Copy the first line of the entries below and every line after it through the line containing "22: (663, 228, 0.33)". Do not include pictures.

Data to process =>
◆ ◆ ◆ ◆ ◆ ◆ ◆
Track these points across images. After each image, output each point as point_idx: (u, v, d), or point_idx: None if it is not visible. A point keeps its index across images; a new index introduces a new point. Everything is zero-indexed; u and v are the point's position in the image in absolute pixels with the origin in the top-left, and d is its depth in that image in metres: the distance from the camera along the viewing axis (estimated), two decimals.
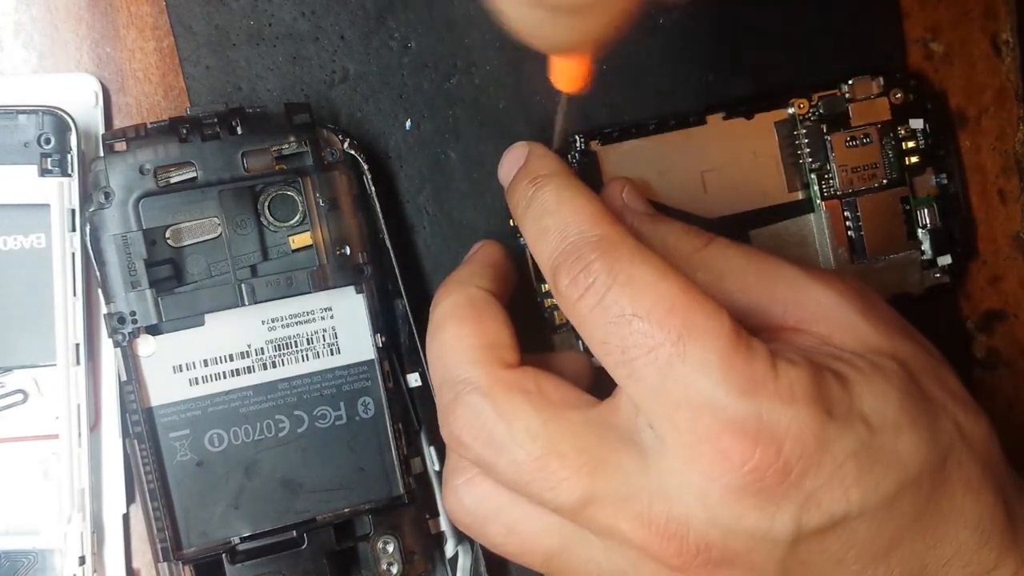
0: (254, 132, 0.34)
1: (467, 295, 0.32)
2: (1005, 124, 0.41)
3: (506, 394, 0.29)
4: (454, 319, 0.31)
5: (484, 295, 0.32)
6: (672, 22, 0.39)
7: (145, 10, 0.37)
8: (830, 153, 0.39)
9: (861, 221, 0.39)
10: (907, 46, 0.41)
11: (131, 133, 0.34)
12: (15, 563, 0.34)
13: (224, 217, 0.35)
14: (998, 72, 0.41)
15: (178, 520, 0.34)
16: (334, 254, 0.35)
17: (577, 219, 0.29)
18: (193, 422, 0.35)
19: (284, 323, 0.35)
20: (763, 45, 0.40)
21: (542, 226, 0.29)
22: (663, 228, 0.33)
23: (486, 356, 0.30)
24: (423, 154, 0.38)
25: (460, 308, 0.31)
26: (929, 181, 0.40)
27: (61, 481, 0.34)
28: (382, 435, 0.36)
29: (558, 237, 0.29)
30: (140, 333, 0.34)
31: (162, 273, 0.34)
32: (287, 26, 0.37)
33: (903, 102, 0.39)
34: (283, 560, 0.34)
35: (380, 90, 0.38)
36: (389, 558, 0.35)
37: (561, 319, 0.38)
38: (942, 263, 0.40)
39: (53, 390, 0.34)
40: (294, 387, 0.35)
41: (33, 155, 0.34)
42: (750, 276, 0.31)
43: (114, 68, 0.37)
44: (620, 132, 0.38)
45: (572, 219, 0.29)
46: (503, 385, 0.29)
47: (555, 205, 0.29)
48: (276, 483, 0.35)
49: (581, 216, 0.29)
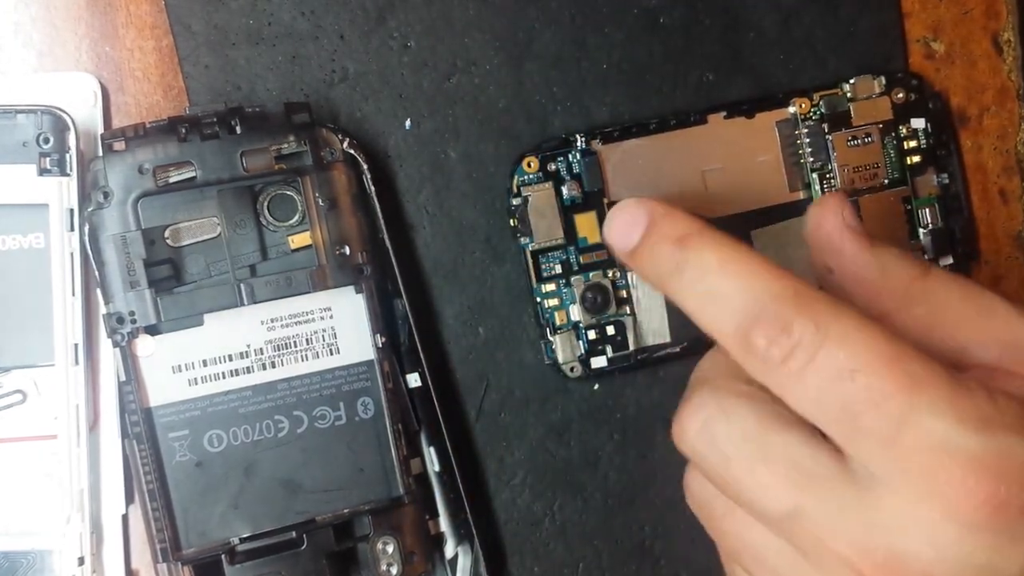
0: (253, 131, 0.34)
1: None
2: (1006, 123, 0.41)
3: (734, 397, 0.28)
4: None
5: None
6: (672, 22, 0.39)
7: (144, 9, 0.37)
8: (831, 153, 0.39)
9: (862, 221, 0.39)
10: (908, 45, 0.41)
11: (130, 132, 0.34)
12: (14, 563, 0.34)
13: (223, 217, 0.35)
14: (999, 71, 0.41)
15: (177, 520, 0.34)
16: (334, 254, 0.35)
17: (757, 277, 0.27)
18: (192, 422, 0.35)
19: (283, 323, 0.35)
20: (764, 44, 0.40)
21: (710, 290, 0.28)
22: (883, 253, 0.31)
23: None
24: (423, 154, 0.38)
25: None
26: (930, 181, 0.40)
27: (60, 481, 0.34)
28: (382, 435, 0.36)
29: (742, 298, 0.27)
30: (139, 333, 0.34)
31: (161, 273, 0.34)
32: (286, 25, 0.37)
33: (904, 101, 0.39)
34: (282, 561, 0.34)
35: (380, 89, 0.38)
36: (389, 559, 0.35)
37: (562, 320, 0.38)
38: (943, 263, 0.40)
39: (52, 390, 0.34)
40: (293, 387, 0.35)
41: (32, 154, 0.34)
42: (968, 311, 0.30)
43: (113, 67, 0.37)
44: (621, 131, 0.38)
45: (750, 278, 0.27)
46: (736, 389, 0.29)
47: (719, 265, 0.28)
48: (275, 483, 0.35)
49: (759, 273, 0.27)
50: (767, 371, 0.27)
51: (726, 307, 0.28)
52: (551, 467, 0.39)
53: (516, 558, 0.39)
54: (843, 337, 0.26)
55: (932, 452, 0.25)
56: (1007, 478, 0.25)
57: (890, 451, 0.26)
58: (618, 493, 0.39)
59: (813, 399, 0.26)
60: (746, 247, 0.28)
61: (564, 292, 0.38)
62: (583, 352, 0.38)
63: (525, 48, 0.39)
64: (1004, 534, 0.25)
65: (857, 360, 0.26)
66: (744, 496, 0.28)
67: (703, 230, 0.29)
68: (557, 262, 0.38)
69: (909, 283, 0.30)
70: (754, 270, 0.28)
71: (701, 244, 0.29)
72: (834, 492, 0.27)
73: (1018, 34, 0.41)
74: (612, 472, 0.39)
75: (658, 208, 0.30)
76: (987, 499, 0.25)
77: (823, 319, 0.26)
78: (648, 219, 0.30)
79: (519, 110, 0.38)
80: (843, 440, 0.27)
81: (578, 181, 0.38)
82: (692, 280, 0.29)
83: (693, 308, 0.29)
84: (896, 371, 0.26)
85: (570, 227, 0.38)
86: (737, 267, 0.28)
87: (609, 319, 0.38)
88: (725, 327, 0.28)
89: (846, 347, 0.26)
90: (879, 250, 0.31)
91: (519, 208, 0.37)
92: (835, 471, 0.27)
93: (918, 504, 0.26)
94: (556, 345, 0.38)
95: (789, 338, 0.26)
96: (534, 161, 0.37)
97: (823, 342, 0.26)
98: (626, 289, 0.38)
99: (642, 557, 0.39)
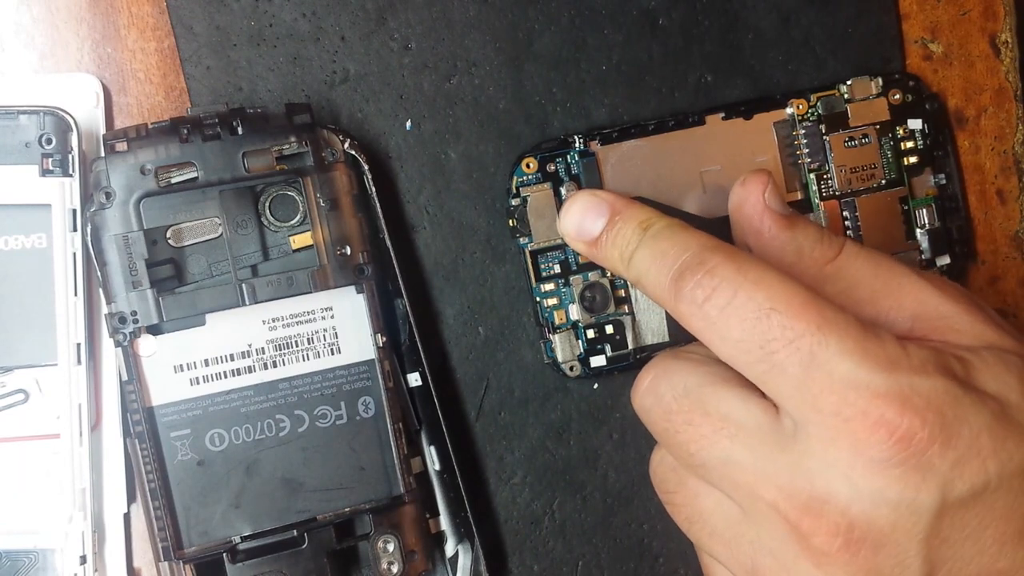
0: (255, 132, 0.34)
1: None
2: (1004, 124, 0.41)
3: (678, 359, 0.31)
4: None
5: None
6: (671, 23, 0.39)
7: (146, 11, 0.37)
8: (829, 153, 0.39)
9: (860, 221, 0.39)
10: (906, 46, 0.41)
11: (132, 133, 0.34)
12: (16, 562, 0.34)
13: (225, 217, 0.35)
14: (997, 72, 0.41)
15: (179, 519, 0.34)
16: (335, 254, 0.35)
17: (695, 237, 0.30)
18: (194, 421, 0.35)
19: (285, 323, 0.35)
20: (762, 45, 0.40)
21: (659, 251, 0.31)
22: (800, 233, 0.33)
23: None
24: (423, 154, 0.38)
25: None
26: (928, 181, 0.40)
27: (62, 480, 0.34)
28: (382, 435, 0.36)
29: (676, 253, 0.30)
30: (141, 333, 0.34)
31: (163, 273, 0.34)
32: (287, 27, 0.37)
33: (902, 102, 0.39)
34: (284, 559, 0.34)
35: (380, 90, 0.38)
36: (389, 557, 0.36)
37: (561, 319, 0.38)
38: (941, 263, 0.40)
39: (54, 390, 0.34)
40: (295, 387, 0.36)
41: (34, 155, 0.34)
42: (879, 285, 0.31)
43: (115, 68, 0.37)
44: (619, 132, 0.38)
45: (690, 238, 0.30)
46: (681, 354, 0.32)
47: (669, 232, 0.31)
48: (277, 482, 0.35)
49: (697, 235, 0.30)
50: (693, 313, 0.29)
51: (664, 264, 0.30)
52: (551, 466, 0.39)
53: (516, 556, 0.39)
54: (760, 279, 0.28)
55: (840, 390, 0.27)
56: (912, 413, 0.26)
57: (803, 391, 0.27)
58: (617, 492, 0.39)
59: (735, 339, 0.28)
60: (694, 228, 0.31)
61: (563, 292, 0.38)
62: (582, 351, 0.38)
63: (525, 49, 0.39)
64: (914, 468, 0.27)
65: (773, 300, 0.28)
66: (683, 449, 0.30)
67: (660, 215, 0.32)
68: (556, 262, 0.38)
69: (823, 264, 0.32)
70: (696, 234, 0.30)
71: (657, 223, 0.31)
72: (763, 441, 0.28)
73: (1016, 35, 0.41)
74: (611, 471, 0.39)
75: (618, 199, 0.33)
76: (892, 433, 0.26)
77: (744, 264, 0.28)
78: (610, 209, 0.33)
79: (519, 111, 0.39)
80: (763, 382, 0.28)
81: (577, 182, 0.38)
82: (646, 249, 0.31)
83: (640, 273, 0.31)
84: (810, 311, 0.27)
85: None
86: (683, 233, 0.30)
87: (608, 318, 0.38)
88: (661, 281, 0.30)
89: (763, 288, 0.28)
90: (796, 231, 0.33)
91: (518, 208, 0.38)
92: (764, 421, 0.29)
93: (832, 444, 0.27)
94: (555, 344, 0.38)
95: (712, 279, 0.28)
96: (533, 162, 0.38)
97: (742, 282, 0.28)
98: (625, 288, 0.38)
99: (641, 555, 0.40)
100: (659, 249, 0.31)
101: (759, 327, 0.28)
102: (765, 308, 0.28)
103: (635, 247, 0.31)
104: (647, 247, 0.31)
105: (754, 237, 0.33)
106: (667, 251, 0.30)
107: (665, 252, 0.30)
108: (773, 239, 0.33)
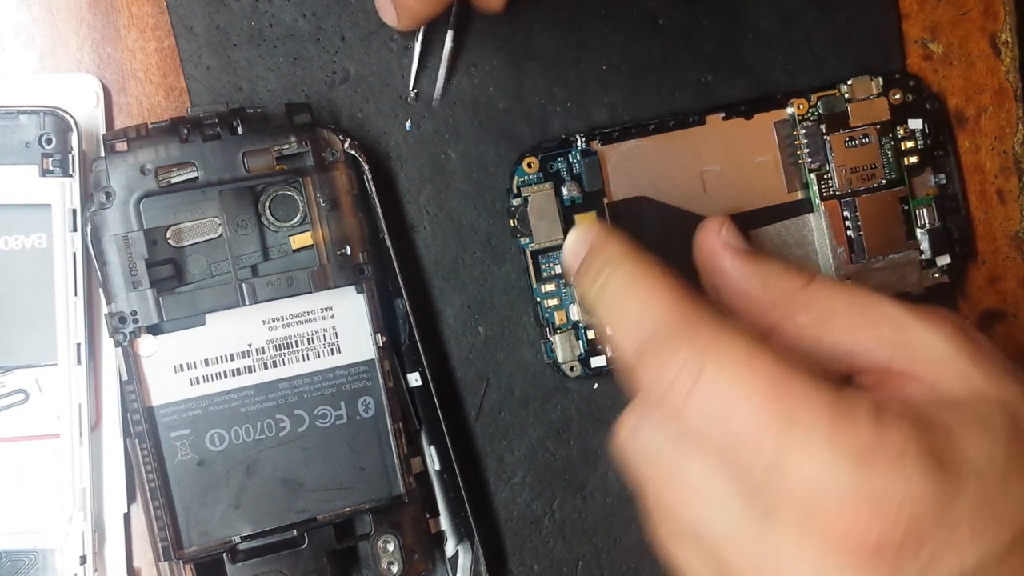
0: (255, 132, 0.34)
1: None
2: (1004, 124, 0.41)
3: (658, 411, 0.29)
4: None
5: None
6: (672, 23, 0.39)
7: (146, 11, 0.37)
8: (829, 153, 0.39)
9: (860, 221, 0.39)
10: (906, 46, 0.41)
11: (132, 133, 0.34)
12: (16, 562, 0.34)
13: (225, 217, 0.35)
14: (997, 72, 0.41)
15: (179, 519, 0.34)
16: (335, 254, 0.35)
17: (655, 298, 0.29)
18: (194, 421, 0.35)
19: (285, 323, 0.35)
20: (763, 45, 0.40)
21: (621, 309, 0.29)
22: (763, 267, 0.32)
23: None
24: (423, 154, 0.38)
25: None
26: (928, 181, 0.40)
27: (62, 480, 0.34)
28: (382, 434, 0.36)
29: (638, 319, 0.29)
30: (141, 333, 0.34)
31: (163, 273, 0.34)
32: (288, 27, 0.37)
33: (902, 102, 0.39)
34: (284, 559, 0.34)
35: (380, 90, 0.38)
36: (389, 557, 0.36)
37: (562, 320, 0.38)
38: (941, 263, 0.40)
39: (54, 390, 0.34)
40: (295, 387, 0.36)
41: (34, 155, 0.34)
42: (854, 315, 0.30)
43: (115, 68, 0.37)
44: (620, 132, 0.38)
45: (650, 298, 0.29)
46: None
47: (629, 282, 0.30)
48: (277, 482, 0.35)
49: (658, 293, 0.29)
50: (661, 397, 0.28)
51: (628, 327, 0.29)
52: (551, 466, 0.39)
53: (516, 556, 0.39)
54: (721, 364, 0.27)
55: (808, 489, 0.25)
56: (882, 518, 0.25)
57: (772, 487, 0.26)
58: (617, 491, 0.39)
59: (701, 428, 0.27)
60: (661, 268, 0.29)
61: (564, 292, 0.38)
62: (582, 352, 0.38)
63: (525, 48, 0.39)
64: (883, 568, 0.25)
65: (735, 389, 0.26)
66: (662, 504, 0.29)
67: (627, 254, 0.30)
68: (557, 262, 0.38)
69: (792, 294, 0.31)
70: (656, 290, 0.29)
71: (621, 265, 0.30)
72: (735, 516, 0.27)
73: (1016, 35, 0.41)
74: (611, 471, 0.39)
75: (599, 235, 0.32)
76: (863, 538, 0.25)
77: (706, 344, 0.27)
78: (588, 245, 0.32)
79: (519, 110, 0.39)
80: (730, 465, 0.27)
81: (578, 181, 0.38)
82: (607, 310, 0.30)
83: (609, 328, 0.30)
84: (772, 404, 0.26)
85: (570, 227, 0.38)
86: (642, 285, 0.29)
87: None
88: (628, 349, 0.29)
89: (725, 375, 0.26)
90: (759, 266, 0.32)
91: (519, 208, 0.38)
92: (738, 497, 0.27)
93: (802, 537, 0.26)
94: (556, 345, 0.38)
95: (672, 365, 0.27)
96: (534, 161, 0.38)
97: (703, 369, 0.27)
98: None
99: (641, 555, 0.39)
100: (622, 307, 0.29)
101: (722, 423, 0.26)
102: (727, 400, 0.26)
103: (596, 296, 0.31)
104: (609, 301, 0.30)
105: (718, 276, 0.32)
106: (629, 313, 0.29)
107: (628, 313, 0.29)
108: (735, 273, 0.32)
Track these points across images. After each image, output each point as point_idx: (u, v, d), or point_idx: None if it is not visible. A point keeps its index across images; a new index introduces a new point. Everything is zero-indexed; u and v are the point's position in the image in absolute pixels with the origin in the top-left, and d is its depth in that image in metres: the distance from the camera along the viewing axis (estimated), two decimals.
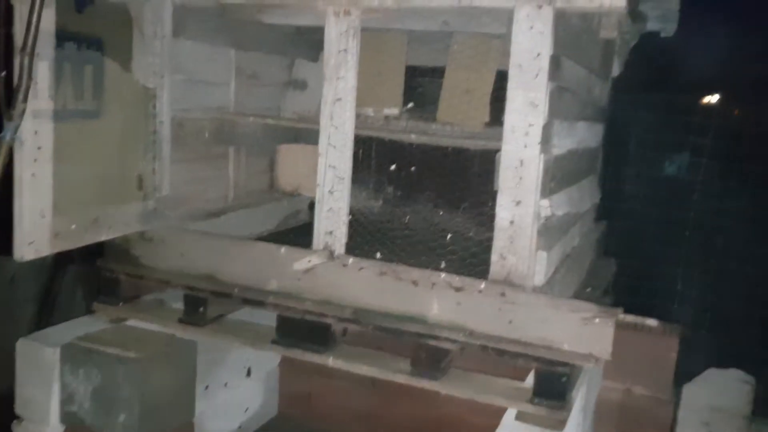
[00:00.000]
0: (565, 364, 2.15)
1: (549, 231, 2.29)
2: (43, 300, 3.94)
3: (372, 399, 3.44)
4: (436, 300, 2.28)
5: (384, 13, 2.37)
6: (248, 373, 3.41)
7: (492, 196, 2.25)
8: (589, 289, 2.82)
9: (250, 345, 2.61)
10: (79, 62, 2.22)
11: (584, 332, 2.13)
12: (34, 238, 2.12)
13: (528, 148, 2.13)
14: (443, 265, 2.51)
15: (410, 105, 3.21)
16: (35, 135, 2.06)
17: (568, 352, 2.14)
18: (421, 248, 2.78)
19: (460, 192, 3.42)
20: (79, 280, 3.96)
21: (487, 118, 3.05)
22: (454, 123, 3.10)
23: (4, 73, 1.56)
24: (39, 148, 2.09)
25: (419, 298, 2.31)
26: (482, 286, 2.21)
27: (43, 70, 2.05)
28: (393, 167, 3.37)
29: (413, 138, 2.94)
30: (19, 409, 2.58)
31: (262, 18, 3.08)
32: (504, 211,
◆ ◆ ◆ ◆ ◆ ◆ ◆
Your solution =>
Track these points across images. After each image, output each point as point_idx: (u, v, d), or point_idx: None if it is not visible. A point keeps its index across images; a new index introduces a new point. Everything is zero-indexed; u and v are the point's position in the image in absolute pixels with the origin in the top-left, and d is its depth in that image in metres: the distance from the camera along the viewing axis (estimated), two decimals.
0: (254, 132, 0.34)
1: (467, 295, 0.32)
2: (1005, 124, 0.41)
3: (506, 394, 0.29)
4: (454, 319, 0.31)
5: (484, 295, 0.32)
6: (672, 22, 0.39)
7: (145, 10, 0.37)
8: (830, 153, 0.39)
9: (861, 221, 0.39)
10: (907, 46, 0.41)
11: (131, 133, 0.34)
12: (15, 563, 0.34)
13: (224, 217, 0.35)
14: (998, 72, 0.41)
15: (178, 520, 0.34)
16: (334, 254, 0.35)
17: (577, 219, 0.29)
18: (193, 422, 0.35)
19: (284, 323, 0.35)
20: (763, 45, 0.40)
21: (542, 226, 0.29)
22: (663, 228, 0.33)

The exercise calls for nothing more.